**REQUEST:** Copy the listing verbatim, from the line holding "endLon, length, endYear" through the end of the listing, both ends included.
☆ ☆ ☆ ☆ ☆ ☆ ☆
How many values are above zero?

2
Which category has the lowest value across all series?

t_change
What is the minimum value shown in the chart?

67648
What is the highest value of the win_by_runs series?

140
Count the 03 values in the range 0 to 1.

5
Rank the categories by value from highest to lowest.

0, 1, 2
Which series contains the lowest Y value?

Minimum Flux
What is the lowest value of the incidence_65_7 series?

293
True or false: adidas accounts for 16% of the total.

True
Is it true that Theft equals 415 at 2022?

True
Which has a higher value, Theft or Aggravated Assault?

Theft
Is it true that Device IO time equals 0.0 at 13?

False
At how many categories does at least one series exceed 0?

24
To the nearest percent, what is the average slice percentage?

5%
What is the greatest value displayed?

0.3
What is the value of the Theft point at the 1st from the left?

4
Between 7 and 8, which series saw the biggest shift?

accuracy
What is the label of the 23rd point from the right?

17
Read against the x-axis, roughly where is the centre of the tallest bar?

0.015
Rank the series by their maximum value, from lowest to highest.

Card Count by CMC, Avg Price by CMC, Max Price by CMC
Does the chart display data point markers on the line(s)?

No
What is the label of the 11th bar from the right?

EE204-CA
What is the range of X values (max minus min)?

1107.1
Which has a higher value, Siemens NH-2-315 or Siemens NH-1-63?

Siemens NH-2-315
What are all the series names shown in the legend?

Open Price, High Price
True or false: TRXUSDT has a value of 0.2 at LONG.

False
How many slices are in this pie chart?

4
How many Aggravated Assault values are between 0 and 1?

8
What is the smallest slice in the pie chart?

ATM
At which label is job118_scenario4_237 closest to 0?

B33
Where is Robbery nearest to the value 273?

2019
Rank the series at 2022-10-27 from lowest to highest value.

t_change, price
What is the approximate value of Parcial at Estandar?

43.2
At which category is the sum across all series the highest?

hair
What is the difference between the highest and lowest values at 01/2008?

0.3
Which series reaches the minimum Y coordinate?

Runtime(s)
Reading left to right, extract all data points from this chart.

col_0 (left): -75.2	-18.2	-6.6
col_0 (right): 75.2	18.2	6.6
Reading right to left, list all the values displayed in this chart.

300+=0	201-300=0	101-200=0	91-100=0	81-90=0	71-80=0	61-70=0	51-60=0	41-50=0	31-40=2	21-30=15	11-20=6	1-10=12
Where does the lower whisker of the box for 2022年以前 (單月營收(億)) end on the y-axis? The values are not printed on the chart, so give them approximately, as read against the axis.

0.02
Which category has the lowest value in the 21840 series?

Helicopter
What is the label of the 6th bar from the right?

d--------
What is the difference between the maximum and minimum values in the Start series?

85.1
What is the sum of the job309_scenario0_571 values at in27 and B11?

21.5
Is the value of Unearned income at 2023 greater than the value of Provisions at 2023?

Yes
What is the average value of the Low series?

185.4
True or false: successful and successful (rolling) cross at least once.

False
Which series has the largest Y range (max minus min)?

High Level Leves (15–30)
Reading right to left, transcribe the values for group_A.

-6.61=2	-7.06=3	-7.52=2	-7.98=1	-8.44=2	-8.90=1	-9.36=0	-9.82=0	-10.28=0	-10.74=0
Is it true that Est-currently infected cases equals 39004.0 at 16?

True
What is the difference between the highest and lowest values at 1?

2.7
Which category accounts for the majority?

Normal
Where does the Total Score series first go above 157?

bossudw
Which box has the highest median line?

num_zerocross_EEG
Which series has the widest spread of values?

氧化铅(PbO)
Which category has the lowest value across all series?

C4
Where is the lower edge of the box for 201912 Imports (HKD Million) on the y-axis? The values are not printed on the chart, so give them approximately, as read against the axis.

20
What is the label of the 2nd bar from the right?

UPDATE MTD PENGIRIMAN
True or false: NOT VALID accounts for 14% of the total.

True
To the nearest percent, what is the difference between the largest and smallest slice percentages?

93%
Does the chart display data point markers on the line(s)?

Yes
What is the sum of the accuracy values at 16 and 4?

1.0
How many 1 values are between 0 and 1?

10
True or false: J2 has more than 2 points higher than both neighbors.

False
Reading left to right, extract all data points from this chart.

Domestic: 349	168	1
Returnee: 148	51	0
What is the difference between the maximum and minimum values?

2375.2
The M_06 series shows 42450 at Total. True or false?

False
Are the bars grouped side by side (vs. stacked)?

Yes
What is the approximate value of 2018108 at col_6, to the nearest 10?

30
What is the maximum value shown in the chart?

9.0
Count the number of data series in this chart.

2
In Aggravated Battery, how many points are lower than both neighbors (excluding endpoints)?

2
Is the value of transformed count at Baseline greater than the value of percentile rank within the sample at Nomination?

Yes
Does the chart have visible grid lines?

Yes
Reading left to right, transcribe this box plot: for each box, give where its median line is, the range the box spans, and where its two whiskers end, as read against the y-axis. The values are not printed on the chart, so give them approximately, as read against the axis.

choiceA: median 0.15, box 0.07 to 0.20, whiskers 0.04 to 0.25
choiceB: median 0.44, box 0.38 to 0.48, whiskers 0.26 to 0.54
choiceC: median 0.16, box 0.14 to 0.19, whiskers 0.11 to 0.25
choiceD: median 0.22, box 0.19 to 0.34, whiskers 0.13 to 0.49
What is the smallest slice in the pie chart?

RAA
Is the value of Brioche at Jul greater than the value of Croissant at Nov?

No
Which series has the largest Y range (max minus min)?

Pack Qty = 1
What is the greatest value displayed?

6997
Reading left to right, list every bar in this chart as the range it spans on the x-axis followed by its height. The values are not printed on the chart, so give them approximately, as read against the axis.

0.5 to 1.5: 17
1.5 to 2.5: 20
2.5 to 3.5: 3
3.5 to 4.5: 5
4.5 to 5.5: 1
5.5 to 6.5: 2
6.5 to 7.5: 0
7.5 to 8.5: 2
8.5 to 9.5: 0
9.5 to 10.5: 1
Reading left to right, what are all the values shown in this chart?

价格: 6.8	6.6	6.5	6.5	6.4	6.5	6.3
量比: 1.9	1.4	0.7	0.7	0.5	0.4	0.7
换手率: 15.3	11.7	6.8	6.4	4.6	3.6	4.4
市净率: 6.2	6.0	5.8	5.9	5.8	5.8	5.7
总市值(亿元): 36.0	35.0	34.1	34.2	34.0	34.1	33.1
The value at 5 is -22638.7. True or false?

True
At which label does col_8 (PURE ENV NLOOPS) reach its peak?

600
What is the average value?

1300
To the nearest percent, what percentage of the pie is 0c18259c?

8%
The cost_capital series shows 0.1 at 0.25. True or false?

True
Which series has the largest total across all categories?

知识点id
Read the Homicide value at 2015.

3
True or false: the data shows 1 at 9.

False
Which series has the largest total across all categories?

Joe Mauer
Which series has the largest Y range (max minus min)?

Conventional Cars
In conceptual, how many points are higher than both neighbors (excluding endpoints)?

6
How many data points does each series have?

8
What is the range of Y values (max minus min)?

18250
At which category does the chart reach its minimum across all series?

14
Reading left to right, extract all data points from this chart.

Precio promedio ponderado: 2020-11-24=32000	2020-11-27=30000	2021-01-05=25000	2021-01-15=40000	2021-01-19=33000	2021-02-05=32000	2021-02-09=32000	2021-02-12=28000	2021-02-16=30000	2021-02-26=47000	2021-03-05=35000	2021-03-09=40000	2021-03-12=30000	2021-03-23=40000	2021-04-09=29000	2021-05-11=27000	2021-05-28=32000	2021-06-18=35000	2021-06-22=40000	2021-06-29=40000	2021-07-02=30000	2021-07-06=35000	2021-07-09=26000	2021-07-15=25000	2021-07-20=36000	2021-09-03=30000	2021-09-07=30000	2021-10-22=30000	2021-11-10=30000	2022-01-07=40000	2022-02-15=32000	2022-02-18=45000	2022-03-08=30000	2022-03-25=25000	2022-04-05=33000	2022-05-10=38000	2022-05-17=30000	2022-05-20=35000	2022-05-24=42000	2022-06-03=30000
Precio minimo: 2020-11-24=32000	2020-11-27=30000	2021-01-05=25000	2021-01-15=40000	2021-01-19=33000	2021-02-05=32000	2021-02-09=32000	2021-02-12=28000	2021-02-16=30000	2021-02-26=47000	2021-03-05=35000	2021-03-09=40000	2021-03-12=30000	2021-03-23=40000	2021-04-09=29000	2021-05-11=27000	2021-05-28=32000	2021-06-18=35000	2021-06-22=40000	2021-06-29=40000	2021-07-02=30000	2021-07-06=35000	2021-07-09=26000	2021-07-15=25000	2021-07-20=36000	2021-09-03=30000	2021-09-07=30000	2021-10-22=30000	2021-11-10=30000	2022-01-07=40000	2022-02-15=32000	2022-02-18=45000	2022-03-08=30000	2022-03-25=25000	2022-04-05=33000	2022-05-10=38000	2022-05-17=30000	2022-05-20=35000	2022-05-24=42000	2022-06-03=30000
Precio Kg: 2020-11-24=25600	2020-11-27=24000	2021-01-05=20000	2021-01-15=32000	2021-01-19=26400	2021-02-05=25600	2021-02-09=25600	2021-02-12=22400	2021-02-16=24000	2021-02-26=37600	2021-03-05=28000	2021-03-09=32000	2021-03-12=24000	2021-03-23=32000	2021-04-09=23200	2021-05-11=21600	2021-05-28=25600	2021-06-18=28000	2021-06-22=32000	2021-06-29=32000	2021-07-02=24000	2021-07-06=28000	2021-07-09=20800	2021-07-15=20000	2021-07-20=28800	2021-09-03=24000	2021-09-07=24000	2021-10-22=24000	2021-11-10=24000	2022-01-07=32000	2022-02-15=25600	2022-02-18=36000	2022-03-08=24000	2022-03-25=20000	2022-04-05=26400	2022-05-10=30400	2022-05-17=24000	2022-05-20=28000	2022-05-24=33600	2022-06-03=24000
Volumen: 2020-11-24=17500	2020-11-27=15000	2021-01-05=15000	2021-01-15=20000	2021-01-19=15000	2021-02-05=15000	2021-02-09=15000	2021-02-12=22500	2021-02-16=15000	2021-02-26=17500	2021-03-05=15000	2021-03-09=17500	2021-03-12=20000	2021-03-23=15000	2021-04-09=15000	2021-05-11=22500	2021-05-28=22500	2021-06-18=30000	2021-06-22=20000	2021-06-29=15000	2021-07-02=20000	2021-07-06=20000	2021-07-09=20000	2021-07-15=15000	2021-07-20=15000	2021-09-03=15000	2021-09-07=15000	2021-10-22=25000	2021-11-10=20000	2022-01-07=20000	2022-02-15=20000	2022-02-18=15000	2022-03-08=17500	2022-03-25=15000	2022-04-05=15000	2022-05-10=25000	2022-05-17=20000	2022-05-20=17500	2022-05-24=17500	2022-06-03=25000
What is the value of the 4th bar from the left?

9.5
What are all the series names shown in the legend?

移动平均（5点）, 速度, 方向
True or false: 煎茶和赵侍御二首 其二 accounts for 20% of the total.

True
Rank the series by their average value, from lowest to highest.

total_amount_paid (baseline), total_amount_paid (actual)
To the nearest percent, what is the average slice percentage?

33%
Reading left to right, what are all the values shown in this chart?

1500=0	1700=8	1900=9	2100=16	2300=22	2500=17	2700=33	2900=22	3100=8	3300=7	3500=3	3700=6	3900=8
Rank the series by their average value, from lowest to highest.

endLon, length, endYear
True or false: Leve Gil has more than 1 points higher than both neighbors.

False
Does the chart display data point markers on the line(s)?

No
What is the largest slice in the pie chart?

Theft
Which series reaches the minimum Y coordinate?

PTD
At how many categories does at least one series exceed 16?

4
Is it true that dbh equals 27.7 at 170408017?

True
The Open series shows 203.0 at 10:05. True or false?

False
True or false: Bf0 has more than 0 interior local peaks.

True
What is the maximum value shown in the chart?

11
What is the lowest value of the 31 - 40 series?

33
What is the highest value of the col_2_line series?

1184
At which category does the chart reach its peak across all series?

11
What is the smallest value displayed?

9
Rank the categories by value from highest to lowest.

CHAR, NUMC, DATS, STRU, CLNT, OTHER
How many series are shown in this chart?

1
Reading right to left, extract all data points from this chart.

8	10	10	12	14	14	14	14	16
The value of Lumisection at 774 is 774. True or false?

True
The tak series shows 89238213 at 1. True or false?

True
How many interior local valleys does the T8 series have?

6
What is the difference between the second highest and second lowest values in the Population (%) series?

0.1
☆ ☆ ☆ ☆ ☆ ☆ ☆
**SOLUTION BELOW:**
endLon, length, endYear
True or false: Leve Gil has more than 1 points higher than both neighbors.

False
Does the chart display data point markers on the line(s)?

No
What is the largest slice in the pie chart?

Theft
Which series reaches the minimum Y coordinate?

PTD
At how many categories does at least one series exceed 16?

4
Is it true that dbh equals 27.7 at 170408017?

True
The Open series shows 203.0 at 10:05. True or false?

False
True or false: Bf0 has more than 0 interior local peaks.

True
What is the maximum value shown in the chart?

11
What is the lowest value of the 31 - 40 series?

33
What is the highest value of the col_2_line series?

1184
At which category does the chart reach its peak across all series?

11
What is the smallest value displayed?

9
Rank the categories by value from highest to lowest.

CHAR, NUMC, DATS, STRU, CLNT, OTHER
How many series are shown in this chart?

1
Reading right to left, extract all data points from this chart.

8	10	10	12	14	14	14	14	16
The value of Lumisection at 774 is 774. True or false?

True
The tak series shows 89238213 at 1. True or false?

True
How many interior local valleys does the T8 series have?

6
What is the difference between the second highest and second lowest values in the Population (%) series?

0.1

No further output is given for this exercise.